Untitled (America)/Debris Field/Synecdoche/Notes for a Poem on the Third World
Regen Projects, Los Angeles
January 12 – February 17, 2019
Regen Projects announces Untitled (America)/Debris Field/Synecdoche/Notes for a Poem on the Third World, an exhibition of new work by Glenn Ligon. For this exhibition, Ligon will present a new series of silkscreen paintings based on abstracted letter forms and several neon installations. This marks the artist’s sixth solo presentation at the gallery. Glenn Ligon’s wide-ranging multimedia art practice encompasses painting, neon, photography, sculpture, print, installation, and video. Perhaps best known for his monochromatic and highly textured text paintings that draw their content from American history, popular culture, and literary works by writers such as James Baldwin, Zora Neale Hurston, Ralph Ellison, Gertrude Stein, and Jean Genet, among others, his work explores issues of history, language, and cultural identity.

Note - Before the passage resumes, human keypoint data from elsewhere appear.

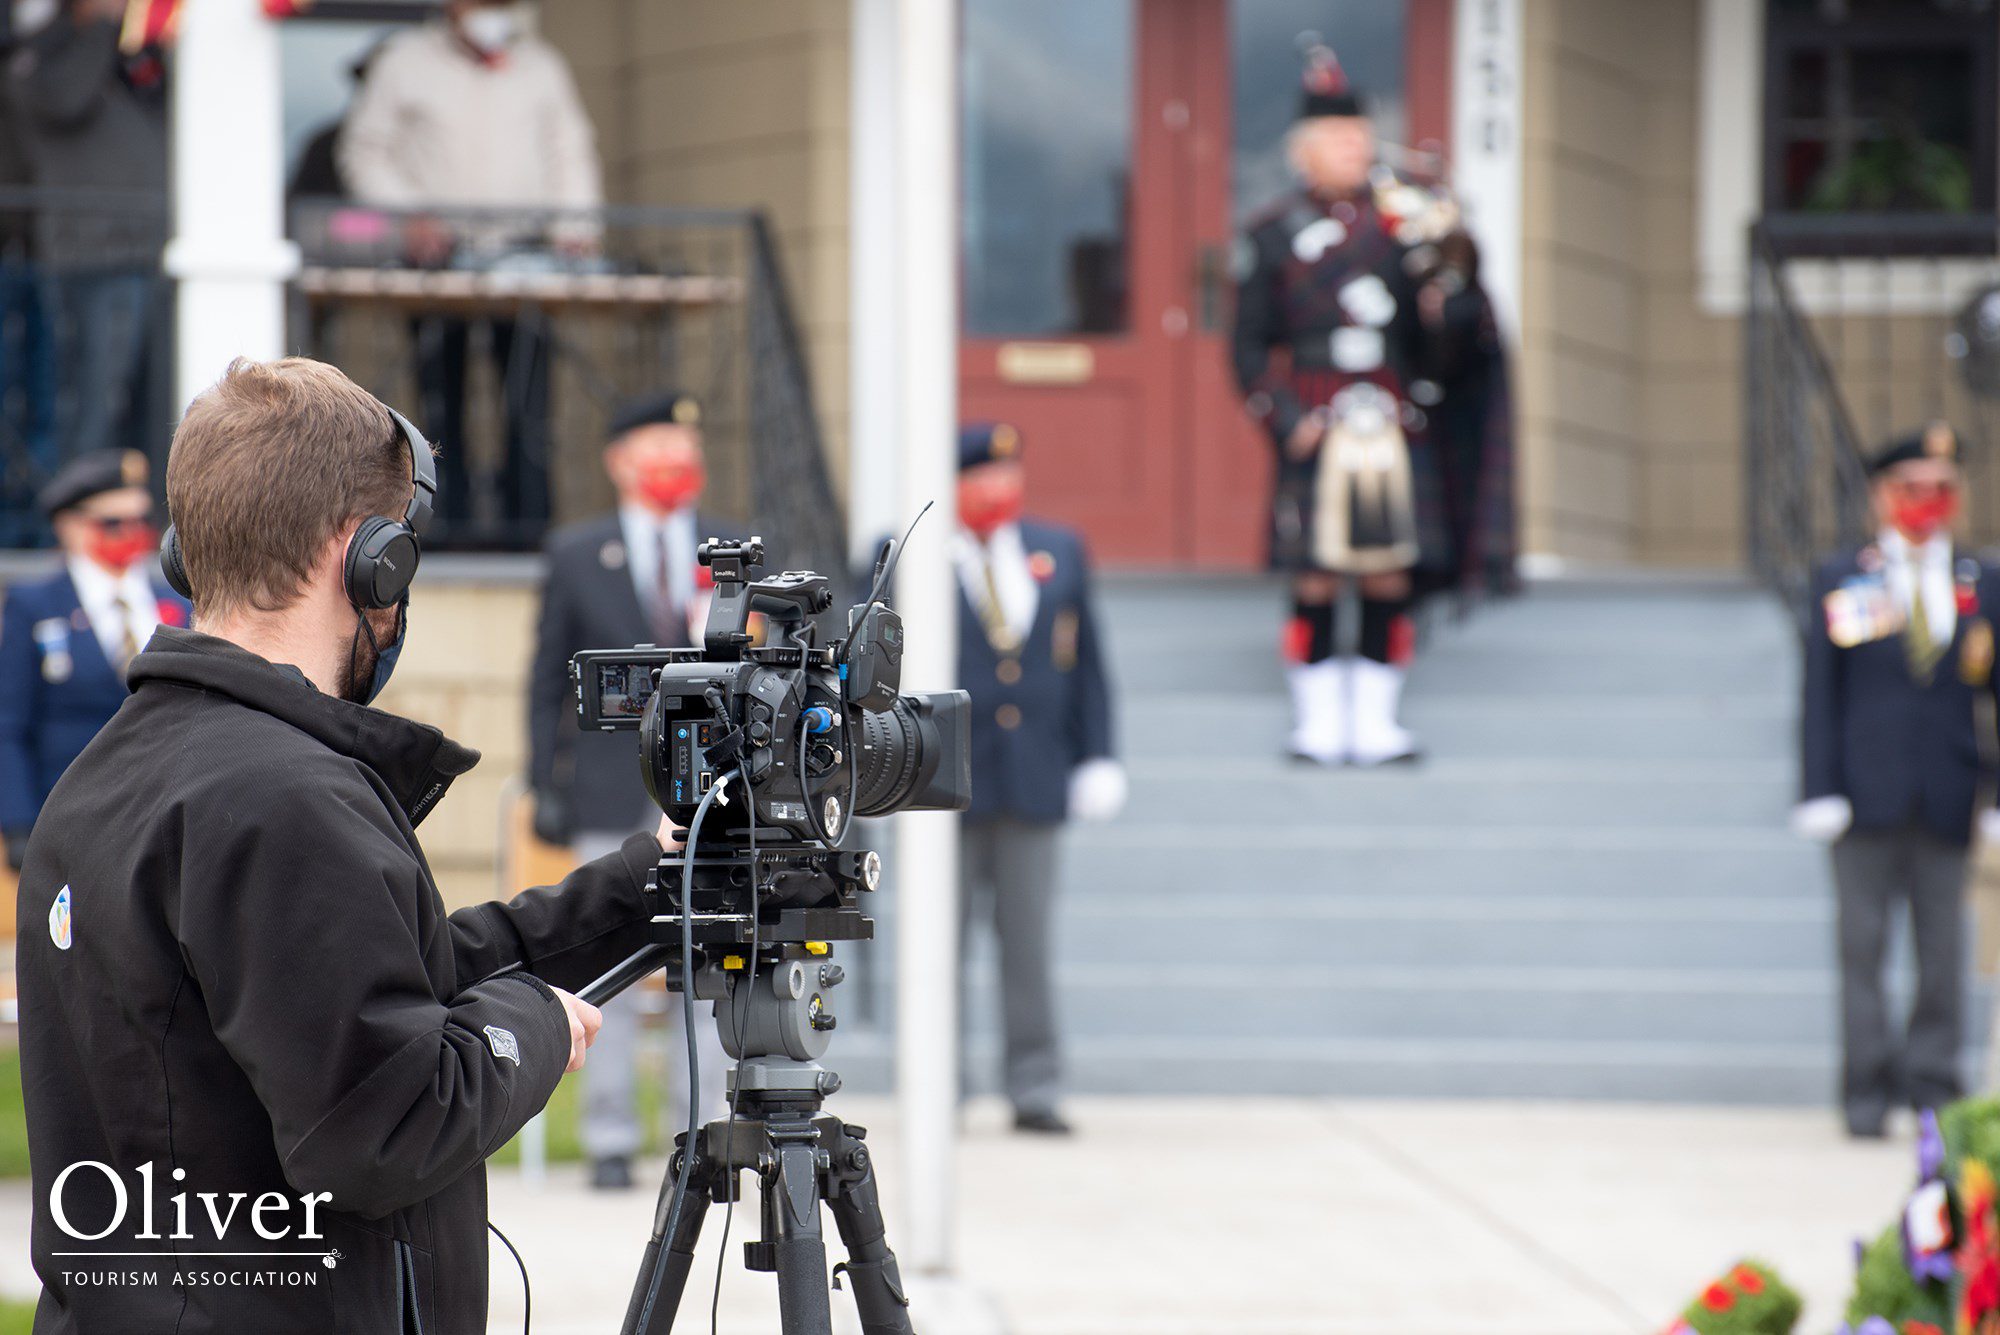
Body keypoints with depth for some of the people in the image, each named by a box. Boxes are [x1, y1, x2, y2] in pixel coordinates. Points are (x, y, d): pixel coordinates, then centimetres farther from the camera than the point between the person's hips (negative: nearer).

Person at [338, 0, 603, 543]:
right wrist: (409, 215, -9)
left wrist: (574, 228, 1)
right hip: (436, 253, -1)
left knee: (529, 405, -9)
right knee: (441, 398, -5)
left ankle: (529, 530, -10)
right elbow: (364, 153, 6)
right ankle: (449, 530, -4)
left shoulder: (540, 64, 14)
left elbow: (571, 152, 17)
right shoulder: (404, 61, 7)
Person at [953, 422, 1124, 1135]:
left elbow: (1086, 662, 12)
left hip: (1034, 779, 3)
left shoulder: (1060, 553, 10)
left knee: (1029, 942, 5)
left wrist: (1096, 757, 6)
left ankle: (1035, 1090, 9)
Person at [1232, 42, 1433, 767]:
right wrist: (1288, 422, -7)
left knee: (1390, 577, 2)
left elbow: (1428, 332, 15)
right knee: (1315, 579, -2)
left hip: (1392, 429, 3)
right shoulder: (1273, 233, 5)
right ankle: (1319, 723, 7)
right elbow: (1250, 347, 4)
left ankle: (1376, 720, 10)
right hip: (1316, 433, -3)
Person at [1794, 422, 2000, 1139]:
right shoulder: (1840, 580, 4)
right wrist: (1821, 791, -6)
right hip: (1868, 797, -2)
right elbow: (1819, 696, 2)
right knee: (1862, 945, 1)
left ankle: (1934, 1087, 9)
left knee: (1942, 948, 2)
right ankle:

Titled Debris Field, the silkscreen paintings are made using a new process for the artist. Rather than generating from a specific text, Ligon focuses on letter forms, using images of his own etchings and stencil-and-ink drawings to create large silkscreens, which are then printed in black etching ink on red canvases, some with additional passages of hand-stenciling. Each screen is overlapped to create a dense pattern of letter-based shapes, resulting in an improvisatory, cumulative painting technique.
Over the years, Ligon has created neon sculptures that illuminate various phrases or words in charged and animated ways. Notes for a Poem on the Third World, Ligon’s first figurative sculpture, is comprised of a large neon based on a tracing of the artist’s hands that takes its inspiration from an unrealized film project by Pier Paolo Pasolini that was to be shot in India, Africa, the Arab countries, Latin America, and the “black ghettoes of the United States.” Pasolini claimed that it was the “discovery of the elsewhere” that drove his identification with the struggles of non-Western peoples and people on the margins of the West. Ligon’s neon, with its ambiguous gesture of greeting, protest, or surrender, is the first of a series of works inspired by Pasolini’s project.
Also featured in the exhibition is Untitled (America), 2018, a black-painted red neon in which the word “America” is displayed upside down, and Synecdoche (For Byron Kim), a neon showing the date of the next presidential election that will be lit on that day.